[Source material]
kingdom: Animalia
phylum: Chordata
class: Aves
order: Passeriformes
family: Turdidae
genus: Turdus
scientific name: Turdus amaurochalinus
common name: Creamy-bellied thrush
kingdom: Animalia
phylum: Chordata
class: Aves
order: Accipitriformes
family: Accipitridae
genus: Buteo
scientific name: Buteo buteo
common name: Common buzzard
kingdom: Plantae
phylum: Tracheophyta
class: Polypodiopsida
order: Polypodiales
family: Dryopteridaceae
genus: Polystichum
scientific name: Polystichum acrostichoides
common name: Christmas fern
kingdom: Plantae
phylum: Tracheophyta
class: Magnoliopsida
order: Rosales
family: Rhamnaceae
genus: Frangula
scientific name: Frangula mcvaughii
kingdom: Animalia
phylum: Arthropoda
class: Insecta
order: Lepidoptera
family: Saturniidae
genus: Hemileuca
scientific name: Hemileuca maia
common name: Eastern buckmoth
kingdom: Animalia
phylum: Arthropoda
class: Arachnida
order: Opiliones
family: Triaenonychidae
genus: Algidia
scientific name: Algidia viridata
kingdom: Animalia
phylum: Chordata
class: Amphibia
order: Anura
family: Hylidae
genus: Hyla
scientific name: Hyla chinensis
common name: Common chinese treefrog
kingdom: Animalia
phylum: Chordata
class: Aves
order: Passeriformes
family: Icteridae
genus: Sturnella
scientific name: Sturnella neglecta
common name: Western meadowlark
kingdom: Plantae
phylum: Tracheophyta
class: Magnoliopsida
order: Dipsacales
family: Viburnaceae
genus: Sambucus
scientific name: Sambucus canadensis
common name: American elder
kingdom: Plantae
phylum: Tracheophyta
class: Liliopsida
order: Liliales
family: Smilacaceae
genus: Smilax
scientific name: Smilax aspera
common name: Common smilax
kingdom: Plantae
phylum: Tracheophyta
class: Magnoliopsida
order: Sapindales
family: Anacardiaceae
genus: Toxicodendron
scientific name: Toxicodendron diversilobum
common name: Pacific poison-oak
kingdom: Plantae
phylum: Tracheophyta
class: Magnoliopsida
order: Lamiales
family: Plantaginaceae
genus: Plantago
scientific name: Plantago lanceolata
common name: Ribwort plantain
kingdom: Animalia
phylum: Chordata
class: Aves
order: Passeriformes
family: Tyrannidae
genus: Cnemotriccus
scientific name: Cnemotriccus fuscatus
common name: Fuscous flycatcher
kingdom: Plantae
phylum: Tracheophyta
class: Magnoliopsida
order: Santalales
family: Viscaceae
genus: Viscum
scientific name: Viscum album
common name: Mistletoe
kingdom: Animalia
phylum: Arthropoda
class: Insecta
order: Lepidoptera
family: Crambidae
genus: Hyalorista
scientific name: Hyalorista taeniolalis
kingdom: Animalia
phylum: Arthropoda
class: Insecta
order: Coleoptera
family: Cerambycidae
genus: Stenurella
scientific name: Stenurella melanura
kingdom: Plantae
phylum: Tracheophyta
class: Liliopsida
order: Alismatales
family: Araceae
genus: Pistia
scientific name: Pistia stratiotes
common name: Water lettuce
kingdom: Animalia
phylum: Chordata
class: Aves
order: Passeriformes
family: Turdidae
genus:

[Stated problem]
Reproduce every line of the listing above verbatim, keeping the original order, spelling, capitalization and punctuation.

[Solution to the exercise]
kingdom: Animalia
phylum: Chordata
class: Aves
order: Passeriformes
family: Turdidae
genus: Turdus
scientific name: Turdus amaurochalinus
common name: Creamy-bellied thrush
kingdom: Animalia
phylum: Chordata
class: Aves
order: Accipitriformes
family: Accipitridae
genus: Buteo
scientific name: Buteo buteo
common name: Common buzzard
kingdom: Plantae
phylum: Tracheophyta
class: Polypodiopsida
order: Polypodiales
family: Dryopteridaceae
genus: Polystichum
scientific name: Polystichum acrostichoides
common name: Christmas fern
kingdom: Plantae
phylum: Tracheophyta
class: Magnoliopsida
order: Rosales
family: Rhamnaceae
genus: Frangula
scientific name: Frangula mcvaughii
kingdom: Animalia
phylum: Arthropoda
class: Insecta
order: Lepidoptera
family: Saturniidae
genus: Hemileuca
scientific name: Hemileuca maia
common name: Eastern buckmoth
kingdom: Animalia
phylum: Arthropoda
class: Arachnida
order: Opiliones
family: Triaenonychidae
genus: Algidia
scientific name: Algidia viridata
kingdom: Animalia
phylum: Chordata
class: Amphibia
order: Anura
family: Hylidae
genus: Hyla
scientific name: Hyla chinensis
common name: Common chinese treefrog
kingdom: Animalia
phylum: Chordata
class: Aves
order: Passeriformes
family: Icteridae
genus: Sturnella
scientific name: Sturnella neglecta
common name: Western meadowlark
kingdom: Plantae
phylum: Tracheophyta
class: Magnoliopsida
order: Dipsacales
family: Viburnaceae
genus: Sambucus
scientific name: Sambucus canadensis
common name: American elder
kingdom: Plantae
phylum: Tracheophyta
class: Liliopsida
order: Liliales
family: Smilacaceae
genus: Smilax
scientific name: Smilax aspera
common name: Common smilax
kingdom: Plantae
phylum: Tracheophyta
class: Magnoliopsida
order: Sapindales
family: Anacardiaceae
genus: Toxicodendron
scientific name: Toxicodendron diversilobum
common name: Pacific poison-oak
kingdom: Plantae
phylum: Tracheophyta
class: Magnoliopsida
order: Lamiales
family: Plantaginaceae
genus: Plantago
scientific name: Plantago lanceolata
common name: Ribwort plantain
kingdom: Animalia
phylum: Chordata
class: Aves
order: Passeriformes
family: Tyrannidae
genus: Cnemotriccus
scientific name: Cnemotriccus fuscatus
common name: Fuscous flycatcher
kingdom: Plantae
phylum: Tracheophyta
class: Magnoliopsida
order: Santalales
family: Viscaceae
genus: Viscum
scientific name: Viscum album
common name: Mistletoe
kingdom: Animalia
phylum: Arthropoda
class: Insecta
order: Lepidoptera
family: Crambidae
genus: Hyalorista
scientific name: Hyalorista taeniolalis
kingdom: Animalia
phylum: Arthropoda
class: Insecta
order: Coleoptera
family: Cerambycidae
genus: Stenurella
scientific name: Stenurella melanura
kingdom: Plantae
phylum: Tracheophyta
class: Liliopsida
order: Alismatales
family: Araceae
genus: Pistia
scientific name: Pistia stratiotes
common name: Water lettuce
kingdom: Animalia
phylum: Chordata
class: Aves
order: Passeriformes
family: Turdidae
genus:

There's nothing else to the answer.